------ Kutipan Halaman ------

Perppu Ormas, Presidential Threshold dan Pemilu 2019

Saya masih berkeyakinan dikeluarkannya Perrpu Ormas tidak terlepas dari nuansa permainan dan kepentingan politik. Perppu ini telah menelan “korban” dengan dicabutnya izin bagi organisasi masyarakat (ormas) Hizbut Tahrir Indonesia (HTI) oleh pemerintah, dalam hal ini oleh Kemenkumham pada 19 Juli 2017. Hal ini bukan berdasarkan asumsi, namun berdasarkan perabaan saya terhadap beragam peristiwa yang terjadi di negeri ini, khususnya era pemerintahan Jokowi.

Adanya gelombang aksi bela Islam mulai dari aksi  yang dilakukan pada 14 Oktober 2016 atau kerap disebut Aksi 1410 seusai shalat Jumat. Dimana aksi unjuk rasa ini menuntut agar penyelidikan atas kasus penistaan terhadap Alquran yang merujuk pada surah al-Maidah ayat 51. Kemudian pada 04 November 2016 kembali diadakan aksi serupa dengan judul Aksi Bela Islam II atau Aksi Damai 411. Dalam pelaksanaannya tidak lagi di Balai Kota, tetapi berpindah ke depan Istana. Perwakilan massa yang mengikuti Aksi Bela Islam II ini meminta untuk bertemu Presiden Joko Widodo.

------ Cuplikan Data ------

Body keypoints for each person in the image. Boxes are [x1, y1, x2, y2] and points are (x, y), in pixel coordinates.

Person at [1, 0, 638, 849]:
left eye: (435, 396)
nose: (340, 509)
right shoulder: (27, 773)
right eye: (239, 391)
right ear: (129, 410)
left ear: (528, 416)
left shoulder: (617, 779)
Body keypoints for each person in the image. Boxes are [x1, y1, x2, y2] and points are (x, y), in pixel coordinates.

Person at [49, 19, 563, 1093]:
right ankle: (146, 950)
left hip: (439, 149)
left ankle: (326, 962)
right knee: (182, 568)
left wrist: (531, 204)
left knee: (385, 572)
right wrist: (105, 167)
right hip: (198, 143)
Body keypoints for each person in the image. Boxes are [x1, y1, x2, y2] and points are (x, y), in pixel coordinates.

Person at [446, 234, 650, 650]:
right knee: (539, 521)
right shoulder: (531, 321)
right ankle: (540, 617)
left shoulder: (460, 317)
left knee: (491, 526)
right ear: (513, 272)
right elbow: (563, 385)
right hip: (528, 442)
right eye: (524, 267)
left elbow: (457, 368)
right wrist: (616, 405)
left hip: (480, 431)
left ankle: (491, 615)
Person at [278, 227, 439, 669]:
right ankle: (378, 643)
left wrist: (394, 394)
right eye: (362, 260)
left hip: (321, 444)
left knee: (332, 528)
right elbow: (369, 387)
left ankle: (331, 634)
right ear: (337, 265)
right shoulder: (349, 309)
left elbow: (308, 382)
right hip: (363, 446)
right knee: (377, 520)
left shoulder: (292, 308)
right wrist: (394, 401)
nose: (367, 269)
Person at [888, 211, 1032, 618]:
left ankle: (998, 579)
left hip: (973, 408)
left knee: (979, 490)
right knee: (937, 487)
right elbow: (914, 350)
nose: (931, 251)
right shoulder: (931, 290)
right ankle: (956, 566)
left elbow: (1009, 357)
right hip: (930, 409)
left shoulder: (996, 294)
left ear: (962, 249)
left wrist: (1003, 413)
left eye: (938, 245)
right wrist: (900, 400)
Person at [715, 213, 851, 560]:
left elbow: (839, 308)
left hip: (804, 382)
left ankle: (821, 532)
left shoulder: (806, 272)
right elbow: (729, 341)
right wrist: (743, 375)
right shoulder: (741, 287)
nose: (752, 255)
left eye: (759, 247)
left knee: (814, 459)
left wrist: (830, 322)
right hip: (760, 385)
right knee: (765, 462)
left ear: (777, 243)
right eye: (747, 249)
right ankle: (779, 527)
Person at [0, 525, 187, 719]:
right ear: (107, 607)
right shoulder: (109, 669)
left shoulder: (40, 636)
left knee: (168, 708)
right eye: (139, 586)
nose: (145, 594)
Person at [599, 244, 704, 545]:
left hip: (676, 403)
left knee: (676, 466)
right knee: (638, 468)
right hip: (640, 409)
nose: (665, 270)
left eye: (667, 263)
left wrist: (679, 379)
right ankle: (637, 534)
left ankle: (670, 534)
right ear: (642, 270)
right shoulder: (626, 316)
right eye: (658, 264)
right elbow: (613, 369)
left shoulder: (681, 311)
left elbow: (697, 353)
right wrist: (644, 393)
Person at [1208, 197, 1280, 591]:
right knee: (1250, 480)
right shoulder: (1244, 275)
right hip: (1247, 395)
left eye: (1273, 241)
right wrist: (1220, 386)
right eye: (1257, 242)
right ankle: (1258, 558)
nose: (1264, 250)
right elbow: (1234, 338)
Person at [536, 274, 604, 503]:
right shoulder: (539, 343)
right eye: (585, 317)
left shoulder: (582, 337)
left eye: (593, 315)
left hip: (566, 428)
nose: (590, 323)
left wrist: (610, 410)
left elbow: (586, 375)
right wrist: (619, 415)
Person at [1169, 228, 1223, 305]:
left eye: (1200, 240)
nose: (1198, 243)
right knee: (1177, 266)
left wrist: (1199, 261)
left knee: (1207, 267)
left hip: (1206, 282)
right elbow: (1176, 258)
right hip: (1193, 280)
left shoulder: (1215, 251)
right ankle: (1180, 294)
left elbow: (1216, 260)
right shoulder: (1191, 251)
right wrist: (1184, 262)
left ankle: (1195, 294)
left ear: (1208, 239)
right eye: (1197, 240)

------

Daftar Tugas =>
a: Tolong jelaskan dalam satu sampai tiga kalimat mengapa tulisan tentang Perppu Ormas di atas menyebut perppu itu telah menelan "korban".
b: Teruskan tulisan tentang Perppu Ormas mulai dari kalimat terakhirnya.

Jawaban yang Diharapkan =>
a: Perppu itu disebut telah menelan "korban" karena izin organisasi masyarakat Hizbut Tahrir Indonesia (HTI) dicabut oleh pemerintah. Pencabutan itu dilakukan oleh Kemenkumham pada 19 Juli 2017.

b:
Memasuki 2017, tepat pada 11 Februari, kembali diadakan Aksi Bela Islam IV masih dengan tema besar untuk mengawal jalannya persidangan Ahok. Aksi ini dikoordinasi oleh Forum Umat Islam (FUI) dan Gerakan Nasional Pengawal Fatwa Majelis Ulama Indonesia (GNPF-MUI). Aksi yang dikenal juga dengan Aksi 112 awalnya akan dilaksanakan di Lapangan Monas Jakarta. Namun, tempat acara mendapatkan perubahan menjadi di Masjid Istiqlal dengan acara shalat bersama dan tausiyah dari beberapa ulama.

Terakhir pada 21 Februari 2017 menjadi tanda berlangsungnya Aksi Bela Islam V. Peserta aksi berkumpul di kawasan Gedung Dewan Perwakilan Rakyat (DPR) RI, Senayan, Jakarta Pusat. Jika aksi-aksi sebelumnya digaungkan oleh FPI, kali ini aksi yang dilakukan merupakan gagasan Forum Umat Islam (FUI). Meski begitu, peserta yang mengikuti tidak kalah ramai dengan aksi-aksi sebelumnya.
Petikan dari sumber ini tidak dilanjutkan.